Source texts of formatted documents
════════════════════

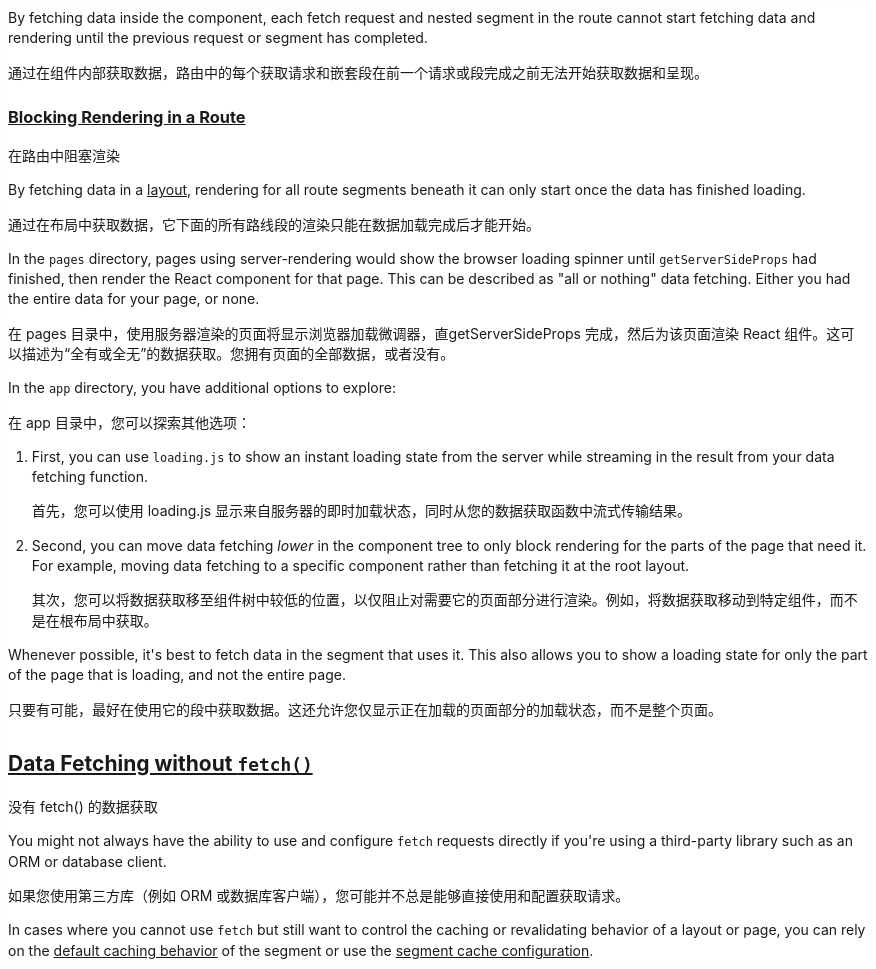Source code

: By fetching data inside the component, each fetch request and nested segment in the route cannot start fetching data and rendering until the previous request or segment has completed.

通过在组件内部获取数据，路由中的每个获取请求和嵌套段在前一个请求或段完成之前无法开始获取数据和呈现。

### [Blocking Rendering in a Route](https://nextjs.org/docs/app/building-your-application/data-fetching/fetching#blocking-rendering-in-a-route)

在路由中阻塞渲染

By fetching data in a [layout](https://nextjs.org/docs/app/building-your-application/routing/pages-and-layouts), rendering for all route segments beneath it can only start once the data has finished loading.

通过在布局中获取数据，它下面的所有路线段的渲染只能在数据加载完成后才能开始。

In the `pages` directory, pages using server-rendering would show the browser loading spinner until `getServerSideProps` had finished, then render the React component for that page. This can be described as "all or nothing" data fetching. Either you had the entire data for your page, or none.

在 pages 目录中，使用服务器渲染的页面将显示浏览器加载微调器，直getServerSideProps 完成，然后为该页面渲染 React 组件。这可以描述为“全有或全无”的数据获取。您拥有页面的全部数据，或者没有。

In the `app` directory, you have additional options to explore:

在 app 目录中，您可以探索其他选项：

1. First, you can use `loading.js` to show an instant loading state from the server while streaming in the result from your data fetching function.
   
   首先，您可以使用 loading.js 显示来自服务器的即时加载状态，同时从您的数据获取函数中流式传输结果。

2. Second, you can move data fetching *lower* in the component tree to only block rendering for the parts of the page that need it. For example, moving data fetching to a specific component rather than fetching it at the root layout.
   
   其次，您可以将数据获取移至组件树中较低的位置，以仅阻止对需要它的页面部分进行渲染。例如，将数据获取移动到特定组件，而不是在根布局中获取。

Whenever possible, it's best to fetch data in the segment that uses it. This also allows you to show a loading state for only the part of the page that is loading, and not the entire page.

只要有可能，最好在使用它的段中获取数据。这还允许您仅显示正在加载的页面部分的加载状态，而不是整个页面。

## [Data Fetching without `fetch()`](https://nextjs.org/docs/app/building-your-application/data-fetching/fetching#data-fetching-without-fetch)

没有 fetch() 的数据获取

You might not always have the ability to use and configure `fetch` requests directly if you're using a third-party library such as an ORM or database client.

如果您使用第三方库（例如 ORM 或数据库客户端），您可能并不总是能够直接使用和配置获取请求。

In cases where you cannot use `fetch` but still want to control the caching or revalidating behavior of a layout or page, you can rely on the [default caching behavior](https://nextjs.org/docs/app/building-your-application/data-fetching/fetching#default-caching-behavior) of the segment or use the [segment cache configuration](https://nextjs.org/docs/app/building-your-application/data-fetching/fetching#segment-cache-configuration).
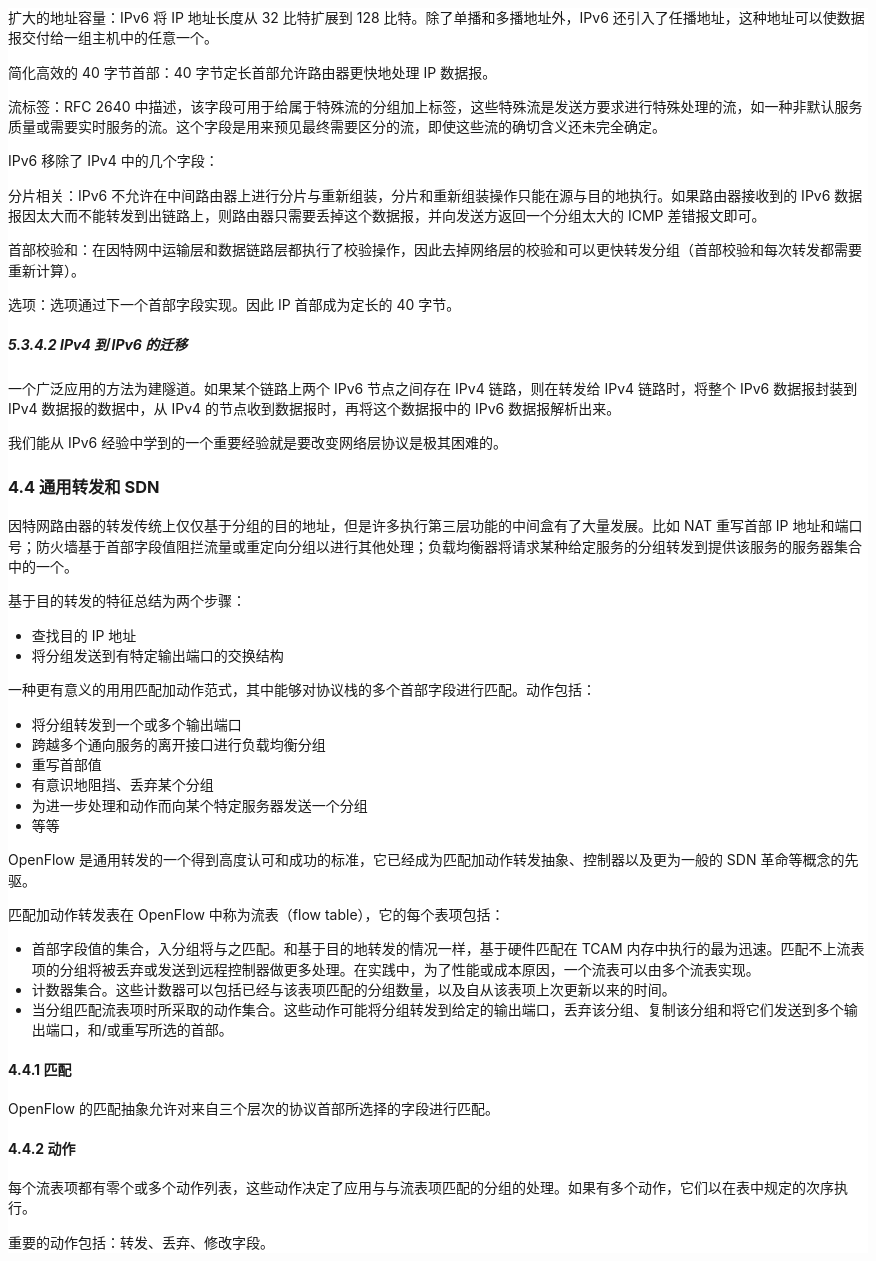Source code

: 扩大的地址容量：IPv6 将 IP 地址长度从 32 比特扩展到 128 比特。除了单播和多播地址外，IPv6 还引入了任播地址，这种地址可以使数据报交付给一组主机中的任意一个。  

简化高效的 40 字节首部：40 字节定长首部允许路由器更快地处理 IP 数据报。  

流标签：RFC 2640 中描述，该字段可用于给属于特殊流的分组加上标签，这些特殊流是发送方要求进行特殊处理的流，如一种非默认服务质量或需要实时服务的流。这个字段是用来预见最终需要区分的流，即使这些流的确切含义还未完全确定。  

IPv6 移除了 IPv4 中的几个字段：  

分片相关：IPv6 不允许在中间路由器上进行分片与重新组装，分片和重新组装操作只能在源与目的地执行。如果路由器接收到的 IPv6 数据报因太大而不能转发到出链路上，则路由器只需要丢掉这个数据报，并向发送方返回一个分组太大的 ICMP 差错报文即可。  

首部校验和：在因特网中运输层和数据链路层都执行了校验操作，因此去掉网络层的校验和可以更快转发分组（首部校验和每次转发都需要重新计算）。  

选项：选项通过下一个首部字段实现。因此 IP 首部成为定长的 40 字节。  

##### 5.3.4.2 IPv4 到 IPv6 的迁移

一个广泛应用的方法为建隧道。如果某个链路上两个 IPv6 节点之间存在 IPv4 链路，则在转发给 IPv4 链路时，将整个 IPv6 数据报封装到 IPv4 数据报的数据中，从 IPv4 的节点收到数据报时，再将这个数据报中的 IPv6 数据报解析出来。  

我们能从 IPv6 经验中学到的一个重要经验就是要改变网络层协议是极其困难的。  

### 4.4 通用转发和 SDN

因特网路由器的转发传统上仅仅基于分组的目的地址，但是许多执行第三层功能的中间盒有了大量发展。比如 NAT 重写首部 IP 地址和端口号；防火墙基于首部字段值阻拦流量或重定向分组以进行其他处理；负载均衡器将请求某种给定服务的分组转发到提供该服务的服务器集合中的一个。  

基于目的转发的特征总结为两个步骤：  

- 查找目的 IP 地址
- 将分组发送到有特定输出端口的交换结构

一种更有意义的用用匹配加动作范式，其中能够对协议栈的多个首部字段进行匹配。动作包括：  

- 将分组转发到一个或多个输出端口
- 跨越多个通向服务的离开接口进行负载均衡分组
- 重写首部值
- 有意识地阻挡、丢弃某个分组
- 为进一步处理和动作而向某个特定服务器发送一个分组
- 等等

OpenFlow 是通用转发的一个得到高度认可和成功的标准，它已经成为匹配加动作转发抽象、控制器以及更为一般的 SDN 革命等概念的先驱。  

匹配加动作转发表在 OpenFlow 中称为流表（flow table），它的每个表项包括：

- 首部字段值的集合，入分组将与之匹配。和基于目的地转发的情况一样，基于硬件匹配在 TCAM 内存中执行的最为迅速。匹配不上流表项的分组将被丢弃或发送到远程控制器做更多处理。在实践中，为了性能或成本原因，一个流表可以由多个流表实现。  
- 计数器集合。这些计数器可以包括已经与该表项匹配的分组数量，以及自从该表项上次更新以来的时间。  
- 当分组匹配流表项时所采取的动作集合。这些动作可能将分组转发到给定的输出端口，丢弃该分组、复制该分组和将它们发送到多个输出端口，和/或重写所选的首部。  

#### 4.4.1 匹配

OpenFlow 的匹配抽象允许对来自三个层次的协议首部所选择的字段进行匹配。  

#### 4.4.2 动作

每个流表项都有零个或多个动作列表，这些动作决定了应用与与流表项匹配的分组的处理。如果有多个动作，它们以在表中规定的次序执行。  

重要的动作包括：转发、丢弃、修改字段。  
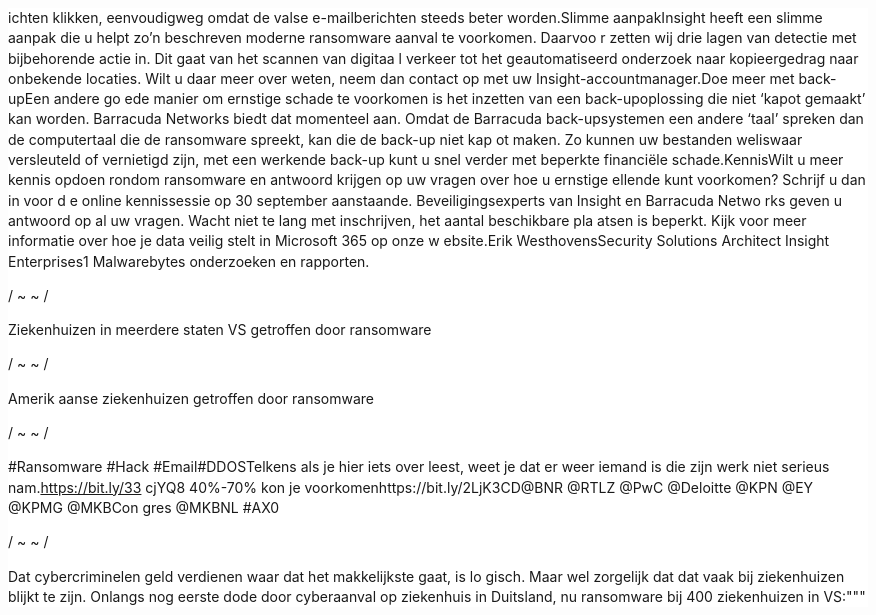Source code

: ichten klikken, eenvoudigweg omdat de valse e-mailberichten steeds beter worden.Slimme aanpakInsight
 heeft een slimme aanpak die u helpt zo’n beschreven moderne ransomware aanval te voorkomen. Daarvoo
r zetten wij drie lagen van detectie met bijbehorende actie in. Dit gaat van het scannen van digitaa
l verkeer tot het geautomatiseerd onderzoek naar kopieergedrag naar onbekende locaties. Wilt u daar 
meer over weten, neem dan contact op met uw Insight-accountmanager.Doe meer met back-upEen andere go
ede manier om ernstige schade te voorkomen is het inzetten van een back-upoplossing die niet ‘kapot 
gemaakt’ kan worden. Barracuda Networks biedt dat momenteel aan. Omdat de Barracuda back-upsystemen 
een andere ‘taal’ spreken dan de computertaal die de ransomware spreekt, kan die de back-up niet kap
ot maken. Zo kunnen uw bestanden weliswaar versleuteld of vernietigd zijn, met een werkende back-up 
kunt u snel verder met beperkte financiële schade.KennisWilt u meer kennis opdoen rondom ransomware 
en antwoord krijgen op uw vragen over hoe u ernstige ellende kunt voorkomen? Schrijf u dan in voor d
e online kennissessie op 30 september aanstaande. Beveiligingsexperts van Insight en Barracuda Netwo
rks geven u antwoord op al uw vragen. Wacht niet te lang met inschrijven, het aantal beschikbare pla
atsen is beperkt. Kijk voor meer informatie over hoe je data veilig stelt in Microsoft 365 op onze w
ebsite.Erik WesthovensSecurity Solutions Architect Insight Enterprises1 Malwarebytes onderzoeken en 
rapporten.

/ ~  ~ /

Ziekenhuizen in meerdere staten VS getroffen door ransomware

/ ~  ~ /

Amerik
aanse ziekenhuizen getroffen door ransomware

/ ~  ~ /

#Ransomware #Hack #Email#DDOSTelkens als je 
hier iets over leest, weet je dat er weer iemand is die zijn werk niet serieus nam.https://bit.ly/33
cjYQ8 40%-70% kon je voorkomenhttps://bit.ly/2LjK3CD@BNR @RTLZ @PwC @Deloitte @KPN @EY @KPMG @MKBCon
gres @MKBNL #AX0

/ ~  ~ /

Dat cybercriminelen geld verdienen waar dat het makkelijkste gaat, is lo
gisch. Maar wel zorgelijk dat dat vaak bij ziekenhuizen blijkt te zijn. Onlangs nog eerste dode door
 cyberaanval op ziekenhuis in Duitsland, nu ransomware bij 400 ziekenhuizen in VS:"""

════════════════════

* Problem statement
Only one stretch of the records above is wanted: the lines between the one holding "you have additional" and the one holding "首先，您可以使用 loading.js 显示来自服务器的即时加载状态，同时从您的数据获取函数中流式传输结果。", inclusive, reproduced exactly.

* Task response
In the `app` directory, you have additional options to explore:

在 app 目录中，您可以探索其他选项：

1. First, you can use `loading.js` to show an instant loading state from the server while streaming in the result from your data fetching function.
   
   首先，您可以使用 loading.js 显示来自服务器的即时加载状态，同时从您的数据获取函数中流式传输结果。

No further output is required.